Sánchez va a Pechino, l’Italia resta indietro

Il viaggio del premier spagnolo Pedro Sánchez a Pechino ha fatto storcere il naso a Palazzo Chigi, ma rappresenta, in realtà, un gesto politico coraggioso e lungimirante. Mentre noi ci affanniamo a rincorrere Trump nella speranza di veder cadere i dazi, la Spagna apre canali economici e commerciali solidi con la seconda potenza mondiale. Fa bene Sánchez, perché è lì che si gioca il futuro dell’industria, dell’energia, dell’innovazione tecnologica. Non possiamo ignorare che molta della tecnologia italiana, soprattutto quella legata all’elettronica, alla manifattura avanzata e alla mobilità elettrica, è già migrata verso Oriente. La Cina non è più solo la “fabbrica del mondo”. È un laboratorio di innovazione, e l’Italia sta pagando dieci anni di ritardo sull’elettrico e sull’intelligenza artificiale.

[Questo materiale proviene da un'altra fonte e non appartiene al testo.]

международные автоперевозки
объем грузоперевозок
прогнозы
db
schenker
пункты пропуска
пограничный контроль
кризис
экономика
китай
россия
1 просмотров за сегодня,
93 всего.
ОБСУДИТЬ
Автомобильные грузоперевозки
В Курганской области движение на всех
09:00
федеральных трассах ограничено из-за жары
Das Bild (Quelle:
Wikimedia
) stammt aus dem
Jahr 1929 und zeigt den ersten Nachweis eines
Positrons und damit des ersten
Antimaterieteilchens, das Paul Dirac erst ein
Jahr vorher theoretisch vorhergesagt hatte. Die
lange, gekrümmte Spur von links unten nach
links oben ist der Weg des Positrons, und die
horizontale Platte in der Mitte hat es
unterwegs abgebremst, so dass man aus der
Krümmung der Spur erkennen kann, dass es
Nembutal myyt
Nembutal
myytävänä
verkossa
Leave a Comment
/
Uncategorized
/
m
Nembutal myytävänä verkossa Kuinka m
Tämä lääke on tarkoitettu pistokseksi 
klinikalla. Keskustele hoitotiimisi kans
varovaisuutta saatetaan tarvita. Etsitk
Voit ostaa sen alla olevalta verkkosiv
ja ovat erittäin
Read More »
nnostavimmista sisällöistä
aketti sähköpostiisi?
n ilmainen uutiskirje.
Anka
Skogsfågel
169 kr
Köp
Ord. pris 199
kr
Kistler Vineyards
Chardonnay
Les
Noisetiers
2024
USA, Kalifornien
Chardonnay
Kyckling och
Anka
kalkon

I dazi americani e l’errore del protezionismo

Meloni punta tutto sull’unità del fronte occidentale. Ma quale fronte? Gli Stati Uniti non trattano più l’Europa come un alleato, ma come un concorrente da contenere. I dazi imposti dagli Usa penalizzano le nostre imprese, bloccano le esportazioni, rallentano l’interscambio. Non è un caso che si parli a Palazzo Chigi di “zero per zero”, come se la cancellazione dei dazi fosse un favore da ottenere, e non un diritto da rivendicare. E nel frattempo? La Cina costruisce fabbriche in Ungheria, Germania, Serbia. Investe miliardi e crea posti di lavoro, mentre noi chiudiamo le porte e ci preoccupiamo che Trieste diventi un porto strategico per le merci cinesi. Ma perché no? Meglio farlo noi che lasciare ad altri la regia della nuova logistica globale.

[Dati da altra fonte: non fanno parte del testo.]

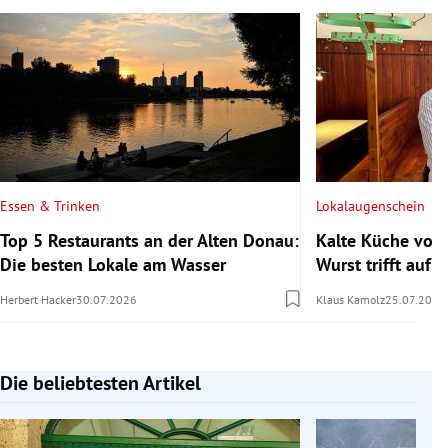
Essen & Trinken
Lokalaugenschein
Top 5 Restaurants an der Alten Donau:
Kalte Küche vom
Die besten Lokale am Wasser
Wurst trifft auf s
Herbert Hacker
30.07.2026
Klaus Kamolz
25.07.2026
Die beliebtesten Artikel
Slide 1 von 7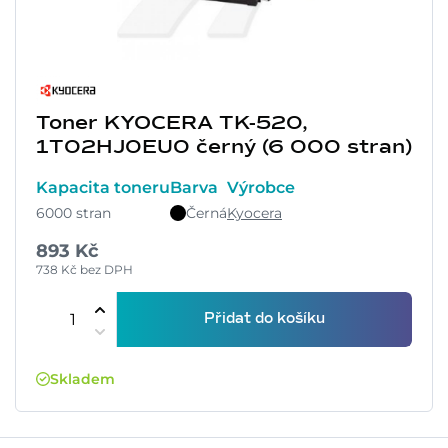
Toner KYOCERA TK-520,
1T02HJ0EU0 černý (6 000 stran)
Kapacita toneru
Barva
Výrobce
6000 stran
Černá
Kyocera
893 Kč
738 Kč bez DPH
Přidat do košíku
Skladem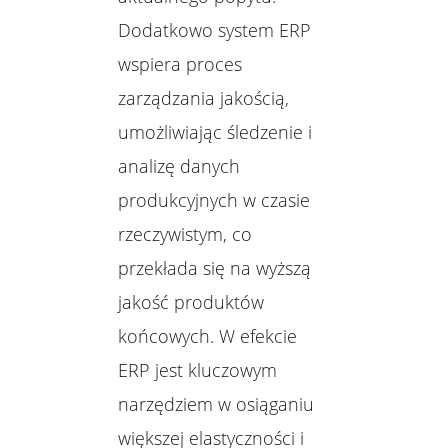
Dodatkowo system ERP
wspiera proces
zarządzania jakością,
umożliwiając śledzenie i
analizę danych
produkcyjnych w czasie
rzeczywistym, co
przekłada się na wyższą
jakość produktów
końcowych. W efekcie
ERP jest kluczowym
narzędziem w osiąganiu
większej elastyczności i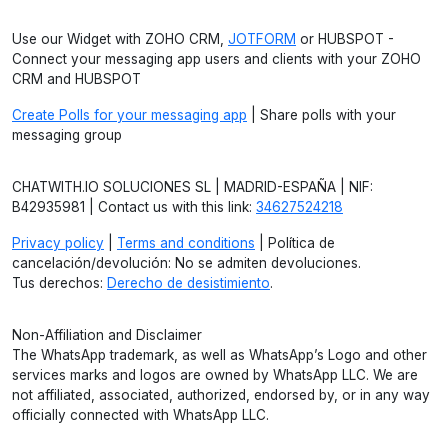
Use our Widget with ZOHO CRM,
JOTFORM
or HUBSPOT -
Connect your messaging app users and clients with your ZOHO
CRM and HUBSPOT
Create Polls for your messaging app
| Share polls with your
messaging group
CHATWITH.IO SOLUCIONES SL | MADRID-ESPAÑA | NIF:
B42935981 | Contact us with this link:
34627524218
Privacy policy
|
Terms and conditions
| Política de
cancelación/devolución: No se admiten devoluciones.
Tus derechos:
Derecho de desistimiento
.
Non-Affiliation and Disclaimer
The WhatsApp trademark, as well as WhatsApp’s Logo and other
services marks and logos are owned by WhatsApp LLC. We are
not affiliated, associated, authorized, endorsed by, or in any way
officially connected with WhatsApp LLC.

L’Africa contesa: Cina avanti, Europa assente

Anche sull’Africa, la retorica anti-cinese non regge. È vero, la Cina si è “allargata”, ma lo ha fatto con una visione chiara: infrastrutture, investimenti, alleanze strategiche. E noi? Discutiamo se sostenere o meno qualche progetto, mentre Pechino costruisce ferrovie, porti e centrali in tutta l’Africa sub-sahariana. Non possiamo limitarci a temere l’espansione cinese: dobbiamo capirla, studiarla e interagire con essa. Perché ogni metro perso in Africa è un metro regalato a chi sa muoversi con rapidità e lucidità.

Il vero pericolo: restare a guardare

Il protezionismo non è la risposta. L’isolazionismo nemmeno. L’Italia non può permettersi il lusso di chiudere la porta a Est per compiacere un’America che ci guarda con sempre meno considerazione. La scelta di abbandonare la Via della Seta è stata un errore. In un mondo che cambia così in fretta, non possiamo restare fermi per paura. La Cina sarà protagonista nei prossimi anni, che lo vogliamo o no. E marginalizzarla oggi significa auto-escludersi da ogni gioco geopolitico ed economico del futuro. Serve realismo, non ideologia. Serve politica, non propaganda. Serve, finalmente, una visione.